La deuxième partie offre au lecteur un panorama raisonné des principales constructions théoriques mobilisées pour analyser la délinquance économique et financière. Elle s'ouvre par un court chapitre dédié à l'histoire de la criminologie au début du 20ème siècle qui doit beaucoup à l'œuvre d'Edwin Sutherland. Ses travaux ont permis de mettre à jour les invariants des transgressions pratiquées par les entreprises (incorporation de normes, faible reconnaissance des acteurs dans le rôle de délinquant, justifications rationnelles, faible adhésion aux règles publiques, mépris pour les autorités de contrôle... et, a contrario, valorisation du contournement des règles par le milieu professionnel). Ces éléments sont, pour lui, au fondement de la faiblesse de la réaction sociale dont il définit les contours (pratiques difficiles à saisir et à faible lisibilité, l'administration ne communiquant que rarement sur les transgressions, lobbying des entreprises, traitement des médias). Le chapitre 5 propose un état des lieux des théories de la réaction sociale qui interrogent sur les modalités de traitement que les institutions de contrôle mettent en place. Le chapitre 6, dernier chapitre de cette deuxième partie, offre un inventaire des recherches sur les victimes des transgressions. Cette approche s'est développée au début des années 1990. Toutefois, les victimes demeurent un objet d'étude mineur pour les chercheurs. La connaissance passe, notamment en France, par des enquêtes de victimisation qui " mettent en lumière des types d'infractions jusque-là peu étudiées car méconnues par les instances de réaction sociale ". (p. 211).

La troisième partie aborde la question de la corruption politique et plus précisément les abus commis dans le cadre de responsabilités publiques. Les particularités des transgressions commises par les élites politiques, souvent en relation avec un acteur économique en position de corrupteur, incitent Pierre Lascoumes et Carla Nagels à déterminer les traits distinctifs de cette délinquance qui traverse l'histoire de l'Ancien Régime et celle des débuts des régimes parlementaires. Les auteurs voient dans la question de la conciliation entre la mission d'intérêt général avec " la défense des intérêts particuliers des territoires des populations qui les avaient élus " (p.219) les germes de la déviance et de la délinquance des élites publiques. De même, la représentation de l'ensemble des citoyens comme une clientèle qu'il convient de ménager et l'installation d'une relation de dépendance de certains représentants vis-à-vis de groupes d'intérêt témoignent, selon les auteurs, de l'ancienneté du phénomène de corruption. Cette délinquance s'appuie sur les abus de fonction commis " par des élites, des personnes en situation de décision ou de direction ". (p.221). La corruption s'entend alors comme " un vaste ensemble de pratiques ". (p. 226). Le chapitre 8 dévoile les conditions du passage à l'acte.

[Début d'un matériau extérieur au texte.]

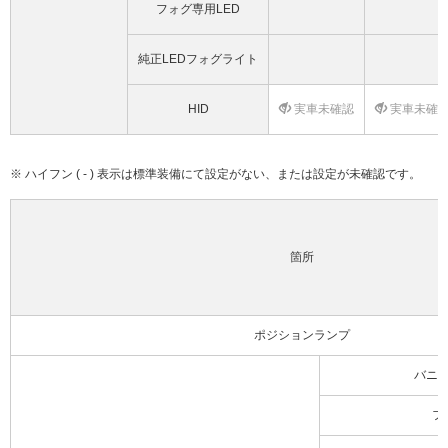
フォグ専用LED
純正LEDフォグライト
HID
実車未確認
実車未確
※ ハイフン ( - ) 表示は標準装備にて設定がない、または設定が未確認です。
箇所
ポジションランプ
バニ
フ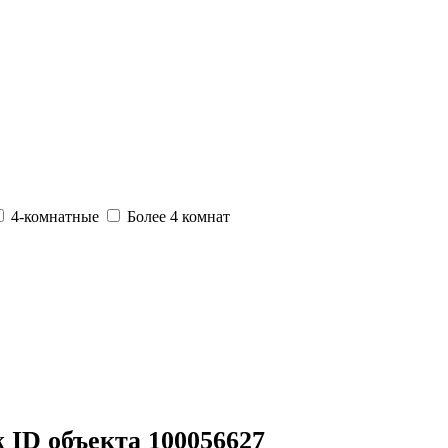
4-комнатные
Более 4 комнат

Les auteurs mettent en exergue trois types de motifs favorisant le risque : la socialisation, la recherche de l'intérêt privé et la faiblesse du cadrage institutionnel.

Le livre signé par Pierre Lascoumes et Carla Nagels s'apparente à un manuel qui propose un état des savoirs concernant la criminalité en col blanc. Cet ouvrage doit être pris comme un outil que les acteurs de l'information, les spécialistes des politiques publiques et les décideurs agissant soit dans le privé soit dans le public ne peuvent négliger. Les lanceurs d'alerte y trouveront la justification de leurs initiatives. Quant aux politiques, il va sans dire qu'ils peuvent le considérer comme un guide du meilleur chemin pour un usage à bon escient des règles. C'est dire la nécessité d'une telle publication !

Sociologie des élites délinquantes. De la criminalité en col blanc à la corruption politique. Pierre Lascoumes, Carla Nagels, éditions Armand Colin, Collection U, Paris, 2014.